▶ [RECORDS FOR PROCESSING]
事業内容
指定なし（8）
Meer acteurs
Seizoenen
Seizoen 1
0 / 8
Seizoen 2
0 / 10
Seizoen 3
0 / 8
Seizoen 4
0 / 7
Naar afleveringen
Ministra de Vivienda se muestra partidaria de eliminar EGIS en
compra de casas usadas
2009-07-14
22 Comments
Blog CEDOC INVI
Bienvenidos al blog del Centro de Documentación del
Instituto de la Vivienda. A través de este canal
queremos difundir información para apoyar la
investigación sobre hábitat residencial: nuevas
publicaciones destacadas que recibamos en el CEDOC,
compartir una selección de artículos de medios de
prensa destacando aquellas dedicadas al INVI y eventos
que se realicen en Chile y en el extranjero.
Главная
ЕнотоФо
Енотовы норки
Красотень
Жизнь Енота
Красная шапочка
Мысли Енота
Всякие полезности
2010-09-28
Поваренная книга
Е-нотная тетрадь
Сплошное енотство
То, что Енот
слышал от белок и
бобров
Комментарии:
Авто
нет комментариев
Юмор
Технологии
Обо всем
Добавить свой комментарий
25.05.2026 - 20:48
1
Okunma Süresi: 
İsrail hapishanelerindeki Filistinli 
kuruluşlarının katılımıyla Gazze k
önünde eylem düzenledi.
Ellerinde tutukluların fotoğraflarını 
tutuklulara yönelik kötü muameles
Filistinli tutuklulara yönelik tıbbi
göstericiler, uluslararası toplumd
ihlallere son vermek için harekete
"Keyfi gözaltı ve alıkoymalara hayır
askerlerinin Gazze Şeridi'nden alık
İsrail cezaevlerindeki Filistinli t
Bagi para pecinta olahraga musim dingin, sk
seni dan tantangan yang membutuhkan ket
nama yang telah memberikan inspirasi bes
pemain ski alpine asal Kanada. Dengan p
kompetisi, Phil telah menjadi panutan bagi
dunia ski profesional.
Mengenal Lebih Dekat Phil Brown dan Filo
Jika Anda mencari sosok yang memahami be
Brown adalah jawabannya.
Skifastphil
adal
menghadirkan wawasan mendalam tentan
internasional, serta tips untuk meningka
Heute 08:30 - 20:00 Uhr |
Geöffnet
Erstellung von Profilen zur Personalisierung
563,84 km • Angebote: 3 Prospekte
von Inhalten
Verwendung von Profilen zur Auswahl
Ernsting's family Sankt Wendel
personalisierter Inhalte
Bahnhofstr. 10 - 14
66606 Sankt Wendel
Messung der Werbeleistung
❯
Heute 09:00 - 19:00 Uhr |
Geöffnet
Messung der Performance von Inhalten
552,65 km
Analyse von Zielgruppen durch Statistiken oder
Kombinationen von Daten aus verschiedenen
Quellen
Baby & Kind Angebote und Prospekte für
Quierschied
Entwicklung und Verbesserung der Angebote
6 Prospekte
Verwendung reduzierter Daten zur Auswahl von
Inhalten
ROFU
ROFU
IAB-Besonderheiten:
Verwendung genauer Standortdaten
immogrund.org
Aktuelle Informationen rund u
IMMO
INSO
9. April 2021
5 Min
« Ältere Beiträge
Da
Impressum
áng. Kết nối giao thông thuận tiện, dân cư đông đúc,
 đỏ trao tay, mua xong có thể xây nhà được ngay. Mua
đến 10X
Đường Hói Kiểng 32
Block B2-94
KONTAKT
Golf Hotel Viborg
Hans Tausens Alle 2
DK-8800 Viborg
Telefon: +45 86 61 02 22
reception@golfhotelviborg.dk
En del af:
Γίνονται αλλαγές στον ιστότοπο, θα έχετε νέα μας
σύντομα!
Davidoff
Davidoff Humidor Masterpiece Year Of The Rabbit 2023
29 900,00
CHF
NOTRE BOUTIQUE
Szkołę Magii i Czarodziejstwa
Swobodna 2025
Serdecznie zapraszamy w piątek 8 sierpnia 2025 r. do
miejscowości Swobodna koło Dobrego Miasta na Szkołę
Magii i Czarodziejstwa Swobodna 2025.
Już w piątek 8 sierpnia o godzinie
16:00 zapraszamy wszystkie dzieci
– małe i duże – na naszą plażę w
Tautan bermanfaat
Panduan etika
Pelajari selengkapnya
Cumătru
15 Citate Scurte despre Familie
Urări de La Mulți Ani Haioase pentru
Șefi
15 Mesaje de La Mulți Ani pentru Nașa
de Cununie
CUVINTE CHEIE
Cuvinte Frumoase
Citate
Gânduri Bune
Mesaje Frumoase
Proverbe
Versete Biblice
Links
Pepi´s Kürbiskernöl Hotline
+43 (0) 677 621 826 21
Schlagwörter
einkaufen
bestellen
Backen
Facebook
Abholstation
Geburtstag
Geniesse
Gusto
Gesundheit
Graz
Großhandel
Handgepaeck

▶ [YOUR ASSIGNMENT] Examine the listing and count its lines containing the word "yang". State the count alone.

▶ [TASK RESPONSE] 3